Tackling Climate Change
The bad news is very bad,
indeed. But first, the good news: "Responding to climate change could be the biggest global health opportunity of this century."
That message is the silver lining contained in a comprehensive newly published report by The Lancet, the UK-based medical journal, which explores the complex intersection between global human health and climate change.
The wide-ranging and peer-reviewed report—titled Health and climate change: policy responses to protect public health—declares that the negative impacts of human-caused global warming have put at risk some of the world's most impressive health gains over the last half century. What's more, it says, continued use of fossil fuels is leading humanity to a future in which infectious disease patterns, air pollution, food insecurity and malnutrition, involuntary migration, displacement, and violent conflict will all be made worse.
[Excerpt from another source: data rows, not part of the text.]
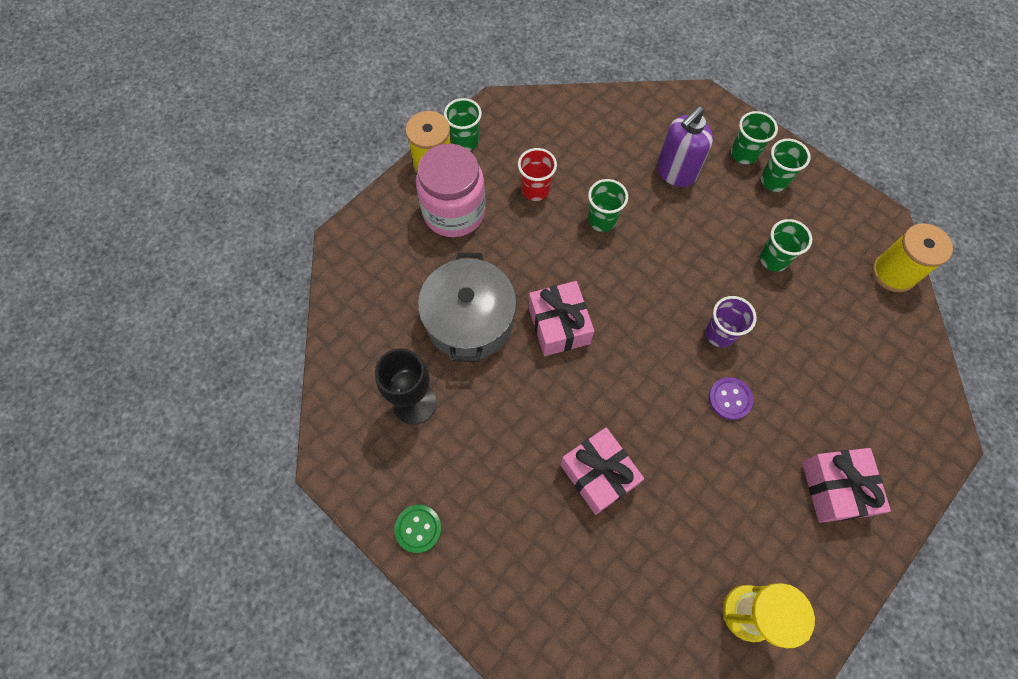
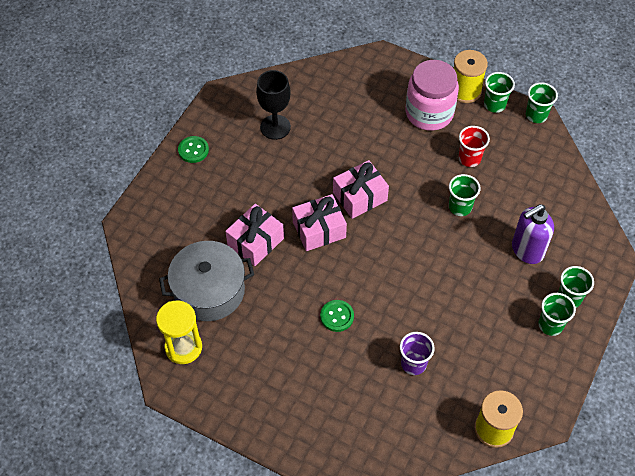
camera: 75 degrees right, 10 degrees down
(469, 320) = (345, 143): grey pot -> grey pot (209, 290)
(675, 172) = (527, 250): purple soap dispenser -> purple soap dispenser turned 60 degrees counterclockwise
(720, 334) = (389, 302): purple cup -> purple cup (413, 364)
(729, 399) = (337, 316): purple button -> green button
(773, 259) = (471, 333): green cup -> green cup (536, 115)
(835, 488) = (287, 396): pink gift -> pink gift (319, 229)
"Climate change," said commission co-chairman Dr Anthony Costello, a pediatrician and director of the Global Health Institute at the University College of London, "has the potential to reverse the health gains from economic development that have been made in recent decades—not just through the direct effects on health from a changing and more unstable climate, but through indirect means such as increased migration and reduced social stability. Our analysis clearly shows that by tackling climate change we can also benefit health. Tackling climate change represents one of the greatest opportunities to benefit human health for generations to come."
Climate change is fundamentally an issue of human health, and health professionals have a vital role to play in accelerating progress on mitigation and adaptation policies.
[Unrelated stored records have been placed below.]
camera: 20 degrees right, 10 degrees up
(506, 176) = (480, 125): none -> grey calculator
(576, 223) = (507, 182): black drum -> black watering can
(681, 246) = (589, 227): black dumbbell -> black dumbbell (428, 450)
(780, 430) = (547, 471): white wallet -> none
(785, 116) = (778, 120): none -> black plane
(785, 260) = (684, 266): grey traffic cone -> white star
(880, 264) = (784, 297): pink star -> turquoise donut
"Climate Change is a medical emergency," said Dr Hugh Montgomery, commission co-chair and director of the UCL Institute for Human Health and Performance, "It thus demands an emergency response."
With rising global temperatures fuelling increasing extreme weather events, crop failures, water scarcity, and other crises, Montgomery says the report is an attempt to make it clear that drastic and immediate actions should be taken. "Under such circumstances," he said, "no doctor would consider a series of annual case discussions and aspirations adequate, yet this is exactly how the global response to climate change is proceeding."
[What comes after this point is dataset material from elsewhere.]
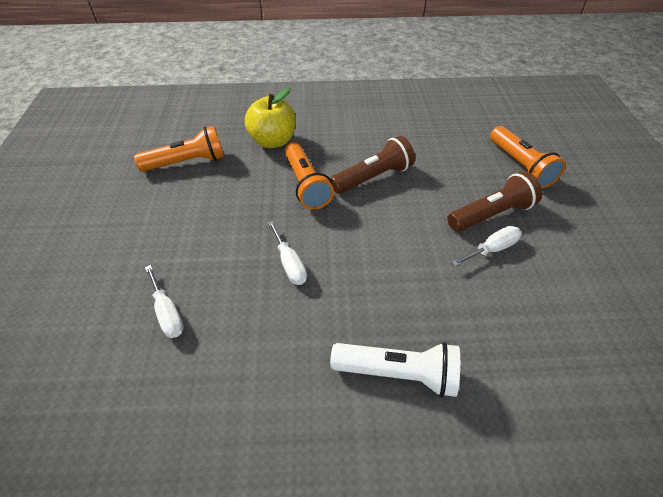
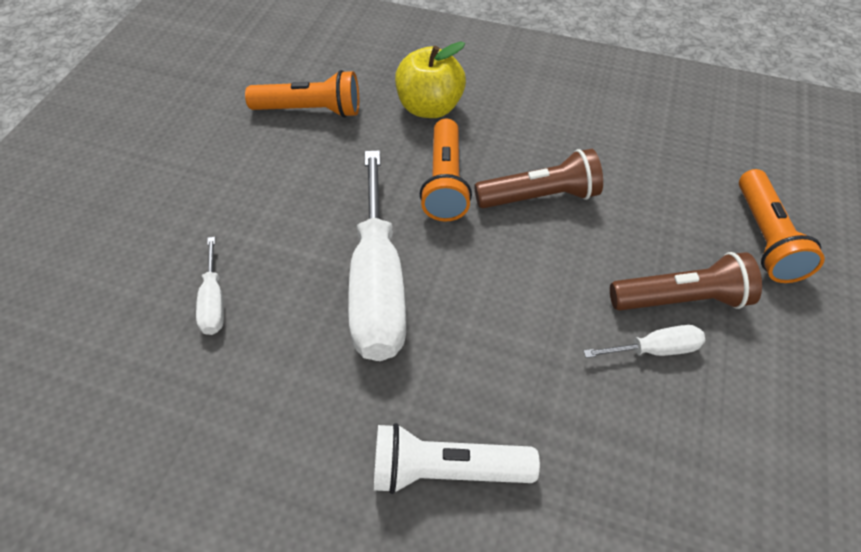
camera: 20 degrees right, 5 degrees up
(289, 264) = (377, 285): white screwdriver -> white screwdriver, size x2.23
(398, 373) = (446, 470): white flashlight -> white flashlight turned 150 degrees clockwise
When climate change is framed as a health issue, rather than purely as an environmental, economic, or technological challenge, it becomes clear that concerned people facing a predicament that strikes at the heart of humanity. Health puts a human face on what can sometimes seem to be a distant threat. Public concerns about the health effects of climate change, such as undernutri-tion and food insecurity, have the potential to accelerate political action in ways that attention to carbon dioxide emissions alone do not.